Sociology, Department of

 

Date of this Version

2-28-2019

Document Type

Article

Citation

Presented at “Interviewers and Their Effects from a Total Survey Error Perspective Workshop,” University of Nebraska-Lincoln, February 26-28, 2019.

Comments

Copyright 2019 by the authors.

Abstract

The practices of standardized interviewing developed at many research sites over many years. The version of standardization that Fowler and Mangione codified in Standardized Survey Interviewing has provided researchers a core resource to use in training and supervising standardized interviewers. In recent decades, however, the accumulation of recordings and transcripts of interviews makes it possible to re-visit the practices of standardization to describe both how respondents actually answer survey questions and how interviewers actually respond.

To update General Interviewer Training (GIT), we brought observations of interaction during interviews together with research about conversational practices from conversation analysis, psychology, and other sources. Using our analysis of the question-answer sequence, we identified the principal actions covered in training as reading a survey question, recognizing a codable answer, acknowledging a codable answer, and follow-up for an uncodable answer.
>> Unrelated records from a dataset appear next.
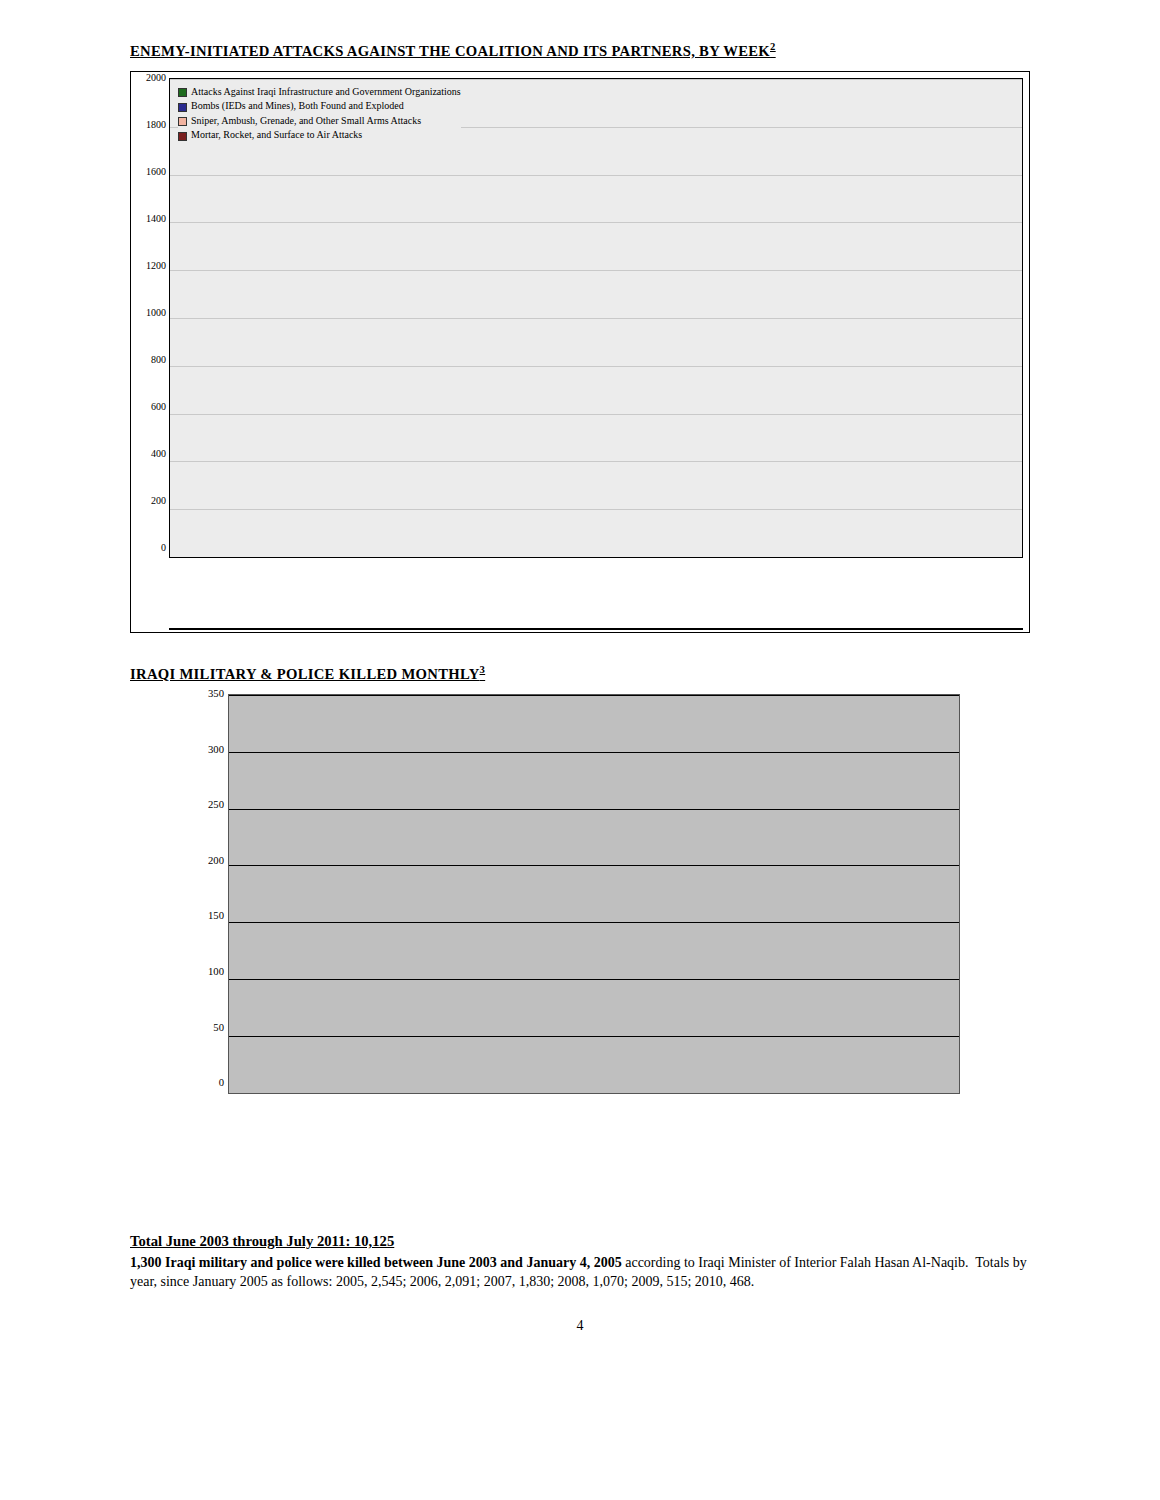ENEMY-INITIATED ATTACKS AGAINST THE COALITION AND ITS PARTNERS, BY WEEK2
2000 1800 1600 1400 1200 1000 800 600 400 200 0
Attacks Against Iraqi Infrastructure and Government Organizations
Bombs (IEDs and Mines), Both Found and Exploded
Sniper, Ambush, Grenade, and Other Small Arms Attacks
Mortar, Rocket, and Surface to Air Attacks
IRAQI MILITARY & POLICE KILLED MONTHLY3
350 300 250 200 150 100 50 0
Total June 2003 through July 2011: 10,125
1,300 Iraqi military and police were killed between June 2003 and January 4, 2005 according to Iraqi Minister of Interior Falah Hasan Al-Naqib. Totals by year, since January 2005 as follows: 2005, 2,545; 2006, 2,091; 2007, 1,830; 2008, 1,070; 2009, 515; 2010, 468.
4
Our analysis of each of these actions is influenced by our observations of the participants’ behavior – interviewers must be trained how to repair the reading of the question, for example -- and by how that behavior is influenced by characteristics of survey questions – follow-up differs for yes-no and selection questions. We developed a set of criteria to use in evaluating the likely impact of the choices we recommend on, for example, interviewer variance and the motivation of the respondent. Although research is not available for all (or even most) criteria, we attempted to be systematic in assessing the likely costs and benefits of our decisions.

We focus on standardized interviewing, which attempts to train interviewers in behaviors that all interviewers can perform in the same way. However, the evidence supplied by studies of interviewer-respondent interaction makes clear that the impact of the question on the respondent’s answer, and the way that respondents answer questions must be taken into account in any style of interviewing.